SECTION 1.(b) Article 6 of Chapter 153A of the General Statutes is amended by adding a new section to read:
"§ 153A‑145.11. Limitations on regulation of energy choice.
(a) A county shall not adopt an ordinance that prohibits, or has the effect of prohibiting, either of the following:
(1) The connection, reconnection, modification, or expansion of an energy service based upon the type or source of energy to be delivered to an individual or any other person as the end‑user of the energy service.
(2) The sale, purchase, or installation of an appliance utilized for cooking, space heating, water heating, or any other appliance included under the definition of "white goods" pursuant to G.S. 130A‑290(a).

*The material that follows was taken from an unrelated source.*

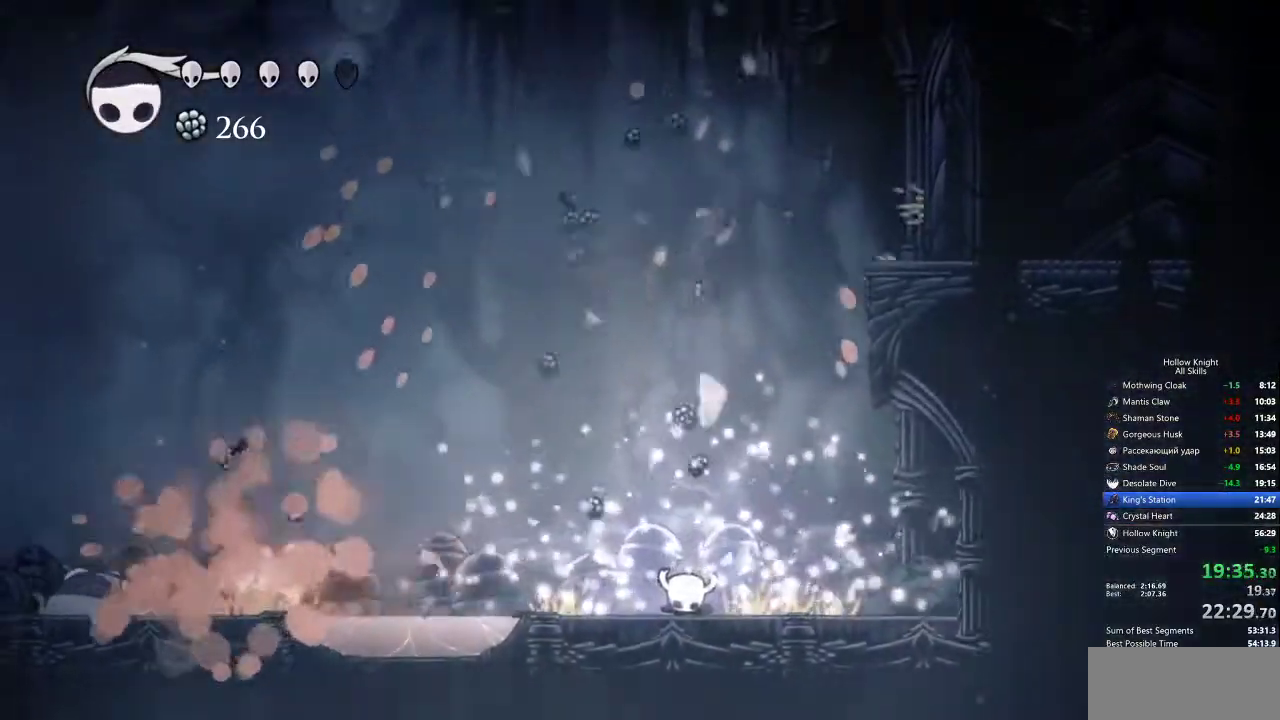
{"keys": [], "events": []}
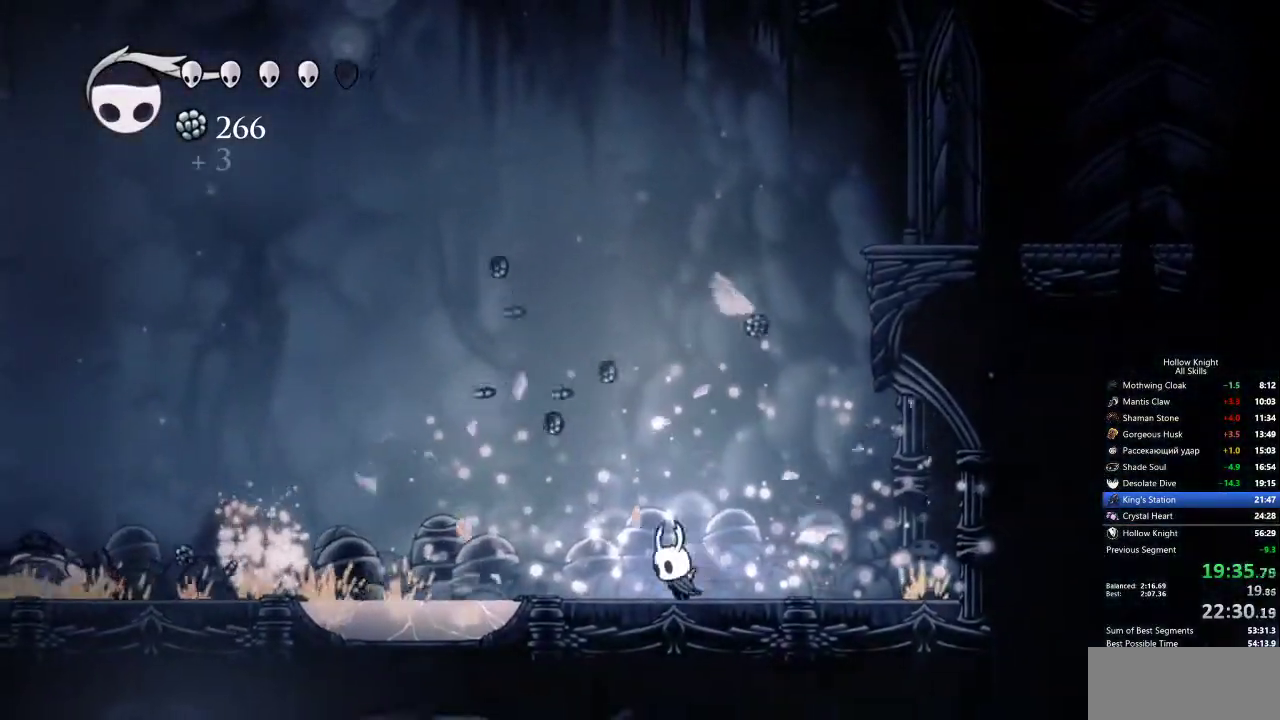
{"keys": ["down"], "events": [[17, "left", "down"], [67, "dash", "down"], [117, "dash", "up"], [250, "down", "down"], [300, "left", "up"], [350, "spell", "down"], [433, "spell", "up"]]}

(b) As used in this section, "energy service" means the energy source that a consumer may choose to use to illuminate, heat, or cool buildings; produce hot water; operate equipment; operate appliances; or any other similar activities, where the energy source is derived from one or more of a variety of sources such as natural gas, renewable gas, hydrogen, liquified petroleum gas, renewable liquified petroleum gas, or other liquid petroleum products and that is delivered to the consumer by an entity legally authorized to provide such service or electricity that is derived from one or more sources of electric generation and is delivered to the consumer by an entity legally authorized to provide such service and the distribution of the electricity occurs according to the territorial rights established by G.S. 62‑110.2, 160A‑331.2, or 160A‑332. For purposes of this section, the terms "renewable gas" and "renewable liquified petroleum gas" shall mean gas derived from a renewable energy resource, as that term is defined by G.S. 62‑133.8(a)(8).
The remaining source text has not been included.